▸ THE TASK: Copy exactly, and only, the lines between the start of the entries below and the line containing "FRIEDEL AND CRAFTS' REACTION. PART I. 1339", both inclusive. Omit pictures.

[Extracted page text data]
═══
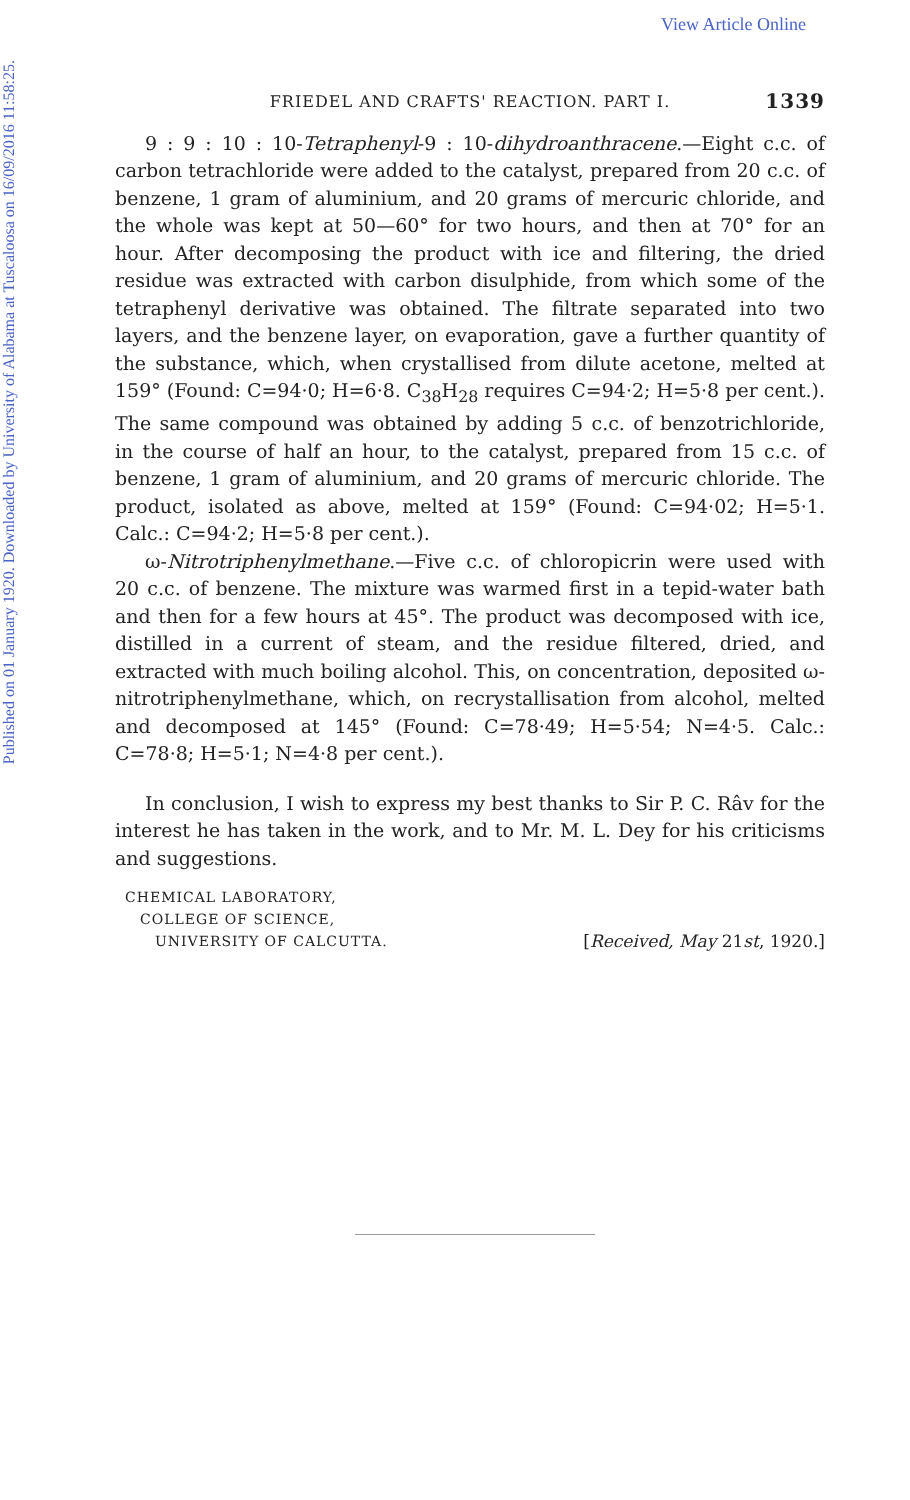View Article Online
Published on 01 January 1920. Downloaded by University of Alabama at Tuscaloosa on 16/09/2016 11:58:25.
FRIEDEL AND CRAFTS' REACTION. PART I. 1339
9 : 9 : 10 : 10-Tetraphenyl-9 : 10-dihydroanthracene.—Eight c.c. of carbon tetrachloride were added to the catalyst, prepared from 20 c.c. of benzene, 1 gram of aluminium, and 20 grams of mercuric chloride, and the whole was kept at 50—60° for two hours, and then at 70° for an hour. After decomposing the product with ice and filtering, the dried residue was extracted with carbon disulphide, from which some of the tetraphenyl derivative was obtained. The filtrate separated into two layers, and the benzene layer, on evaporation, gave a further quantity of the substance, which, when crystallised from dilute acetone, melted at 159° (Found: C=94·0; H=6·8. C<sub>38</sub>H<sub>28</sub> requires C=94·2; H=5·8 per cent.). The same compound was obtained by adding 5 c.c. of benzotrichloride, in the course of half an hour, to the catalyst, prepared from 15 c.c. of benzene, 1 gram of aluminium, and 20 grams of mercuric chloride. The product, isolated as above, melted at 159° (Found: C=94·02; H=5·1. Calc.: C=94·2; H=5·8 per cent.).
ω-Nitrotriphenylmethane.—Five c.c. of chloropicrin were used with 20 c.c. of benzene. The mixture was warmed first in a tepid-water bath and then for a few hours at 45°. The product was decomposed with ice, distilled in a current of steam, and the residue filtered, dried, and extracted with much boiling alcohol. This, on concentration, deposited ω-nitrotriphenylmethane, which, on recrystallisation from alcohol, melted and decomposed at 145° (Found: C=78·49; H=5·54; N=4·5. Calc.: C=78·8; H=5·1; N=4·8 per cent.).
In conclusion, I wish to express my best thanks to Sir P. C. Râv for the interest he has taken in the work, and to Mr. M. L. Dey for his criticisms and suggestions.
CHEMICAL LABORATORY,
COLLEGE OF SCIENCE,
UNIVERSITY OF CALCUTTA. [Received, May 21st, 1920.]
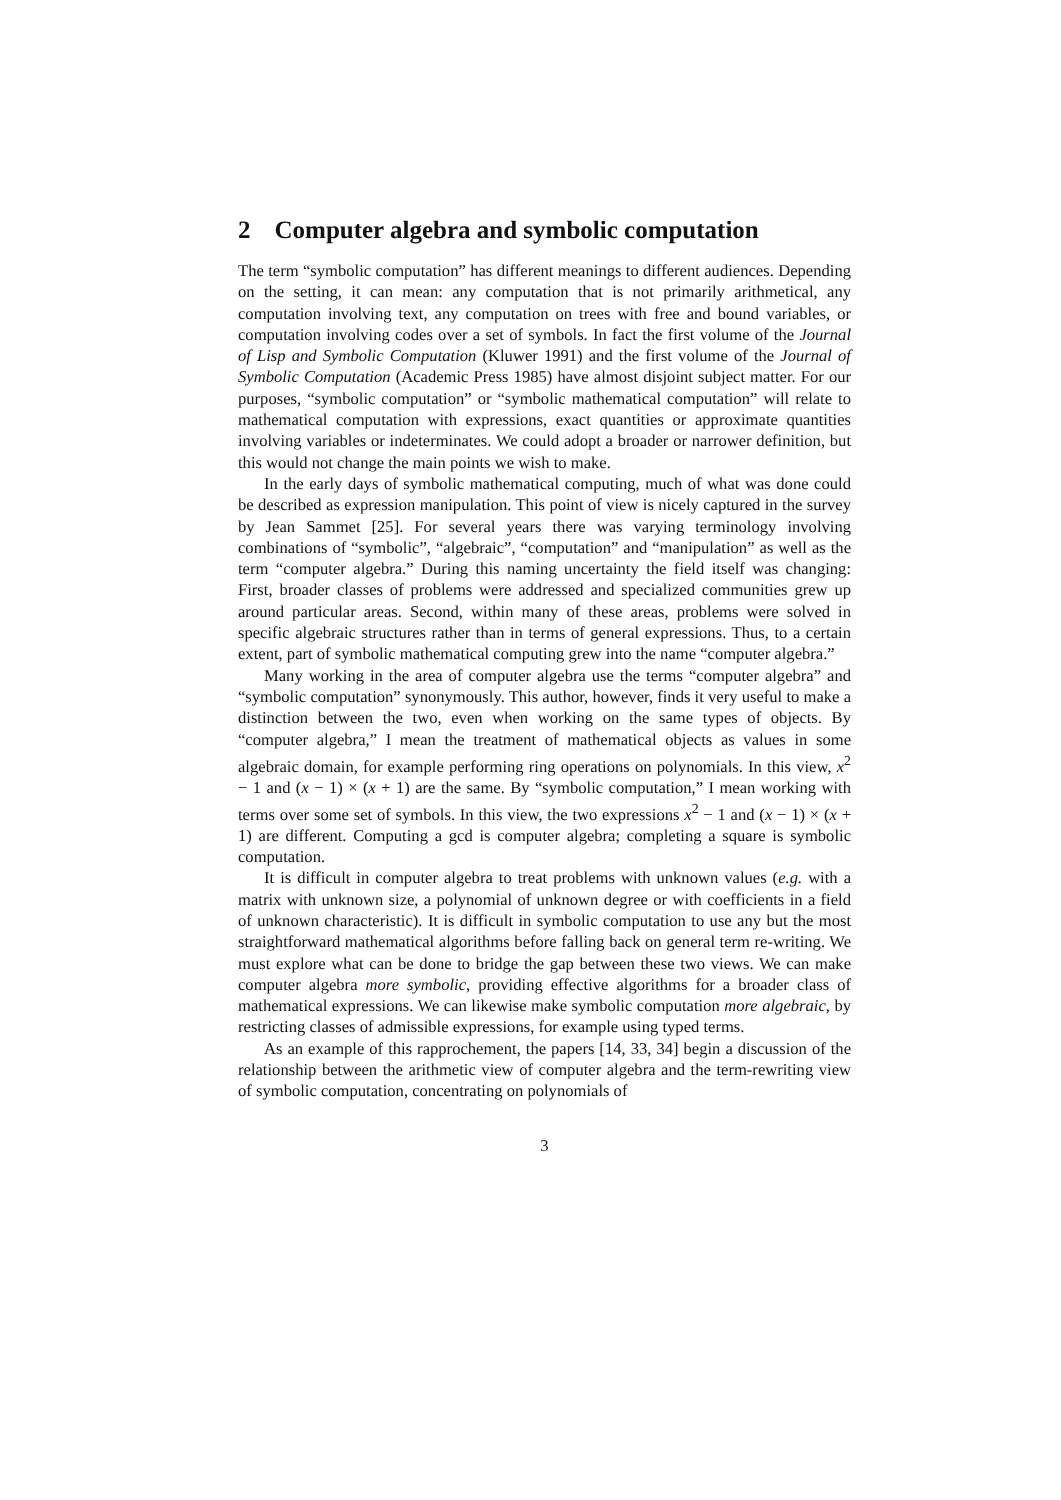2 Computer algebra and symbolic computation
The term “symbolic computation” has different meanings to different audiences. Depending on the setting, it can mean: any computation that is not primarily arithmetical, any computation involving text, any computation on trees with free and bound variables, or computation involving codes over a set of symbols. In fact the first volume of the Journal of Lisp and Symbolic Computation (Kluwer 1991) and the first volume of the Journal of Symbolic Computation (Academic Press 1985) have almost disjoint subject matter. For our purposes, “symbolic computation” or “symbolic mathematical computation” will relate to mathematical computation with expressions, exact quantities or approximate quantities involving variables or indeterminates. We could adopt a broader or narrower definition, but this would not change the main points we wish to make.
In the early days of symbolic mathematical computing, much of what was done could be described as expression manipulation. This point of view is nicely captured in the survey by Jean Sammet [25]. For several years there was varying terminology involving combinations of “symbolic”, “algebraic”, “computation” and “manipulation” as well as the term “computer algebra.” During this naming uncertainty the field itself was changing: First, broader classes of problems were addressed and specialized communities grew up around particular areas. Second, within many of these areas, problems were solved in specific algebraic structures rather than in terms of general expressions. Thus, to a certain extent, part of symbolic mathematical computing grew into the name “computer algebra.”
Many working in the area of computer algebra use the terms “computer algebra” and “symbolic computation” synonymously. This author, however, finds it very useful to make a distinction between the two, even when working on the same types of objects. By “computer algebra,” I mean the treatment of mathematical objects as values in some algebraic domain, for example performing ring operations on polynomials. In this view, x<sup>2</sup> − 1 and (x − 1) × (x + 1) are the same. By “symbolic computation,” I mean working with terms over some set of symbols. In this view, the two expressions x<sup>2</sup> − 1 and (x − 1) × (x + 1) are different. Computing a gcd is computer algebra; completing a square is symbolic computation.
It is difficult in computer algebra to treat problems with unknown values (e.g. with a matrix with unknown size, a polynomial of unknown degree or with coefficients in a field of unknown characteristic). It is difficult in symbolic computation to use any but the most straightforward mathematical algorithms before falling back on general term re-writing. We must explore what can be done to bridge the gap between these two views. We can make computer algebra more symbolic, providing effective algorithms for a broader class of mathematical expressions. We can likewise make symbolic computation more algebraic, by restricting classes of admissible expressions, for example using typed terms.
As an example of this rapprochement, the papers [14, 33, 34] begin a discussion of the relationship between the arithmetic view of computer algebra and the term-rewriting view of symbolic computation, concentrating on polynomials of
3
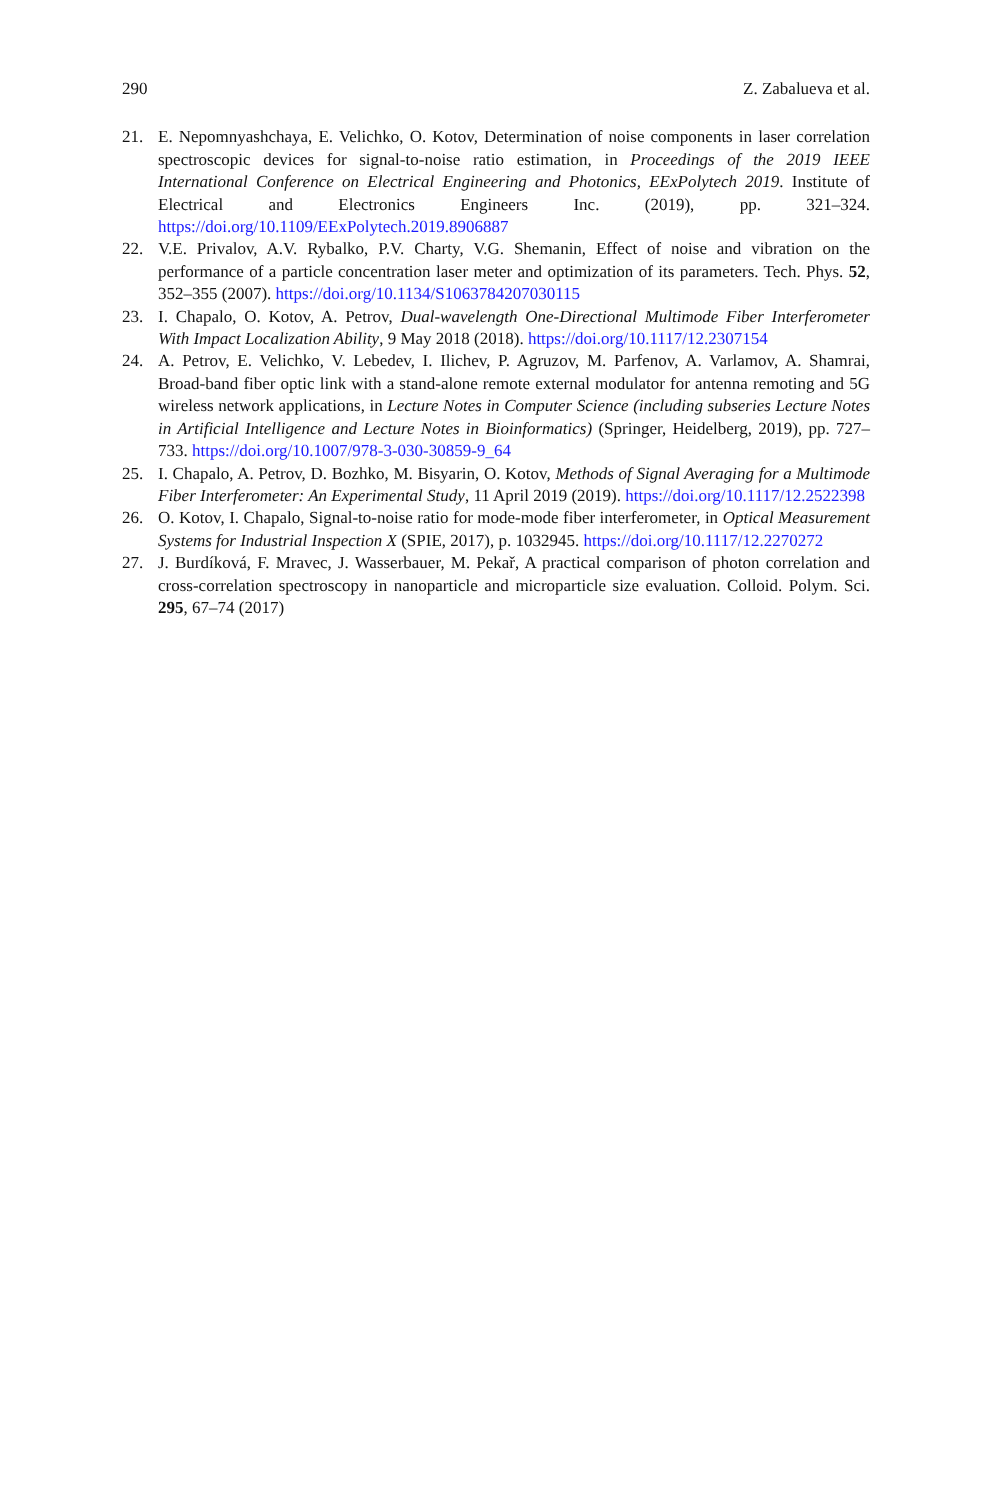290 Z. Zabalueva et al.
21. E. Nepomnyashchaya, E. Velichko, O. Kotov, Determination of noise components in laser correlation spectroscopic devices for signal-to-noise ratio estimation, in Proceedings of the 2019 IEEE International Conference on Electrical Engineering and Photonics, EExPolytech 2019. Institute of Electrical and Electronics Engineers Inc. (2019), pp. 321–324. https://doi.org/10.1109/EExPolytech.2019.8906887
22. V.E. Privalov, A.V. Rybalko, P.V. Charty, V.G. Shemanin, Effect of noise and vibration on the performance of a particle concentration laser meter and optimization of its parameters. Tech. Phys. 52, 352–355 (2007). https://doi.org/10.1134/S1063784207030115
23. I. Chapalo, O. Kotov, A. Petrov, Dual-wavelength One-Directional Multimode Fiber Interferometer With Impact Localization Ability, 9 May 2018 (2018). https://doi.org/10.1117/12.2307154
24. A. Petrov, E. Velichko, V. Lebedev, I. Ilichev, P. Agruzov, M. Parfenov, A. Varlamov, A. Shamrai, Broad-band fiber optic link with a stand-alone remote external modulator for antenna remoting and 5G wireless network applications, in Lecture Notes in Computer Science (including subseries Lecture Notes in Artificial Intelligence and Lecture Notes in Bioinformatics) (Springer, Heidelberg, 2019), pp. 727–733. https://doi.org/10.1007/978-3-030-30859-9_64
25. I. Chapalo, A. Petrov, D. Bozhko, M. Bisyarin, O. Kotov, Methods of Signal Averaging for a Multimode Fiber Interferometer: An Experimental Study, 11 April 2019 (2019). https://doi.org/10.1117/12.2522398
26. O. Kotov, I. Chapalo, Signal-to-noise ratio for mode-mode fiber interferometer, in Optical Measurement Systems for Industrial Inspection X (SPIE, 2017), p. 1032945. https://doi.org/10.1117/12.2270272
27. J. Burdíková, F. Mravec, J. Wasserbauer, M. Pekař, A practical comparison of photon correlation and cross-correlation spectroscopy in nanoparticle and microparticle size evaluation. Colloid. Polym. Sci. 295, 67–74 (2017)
═══
▸ RESPONSE TO THIS EXERCISE:
View Article Online
Published on 01 January 1920. Downloaded by University of Alabama at Tuscaloosa on 16/09/2016 11:58:25.
FRIEDEL AND CRAFTS' REACTION. PART I. 1339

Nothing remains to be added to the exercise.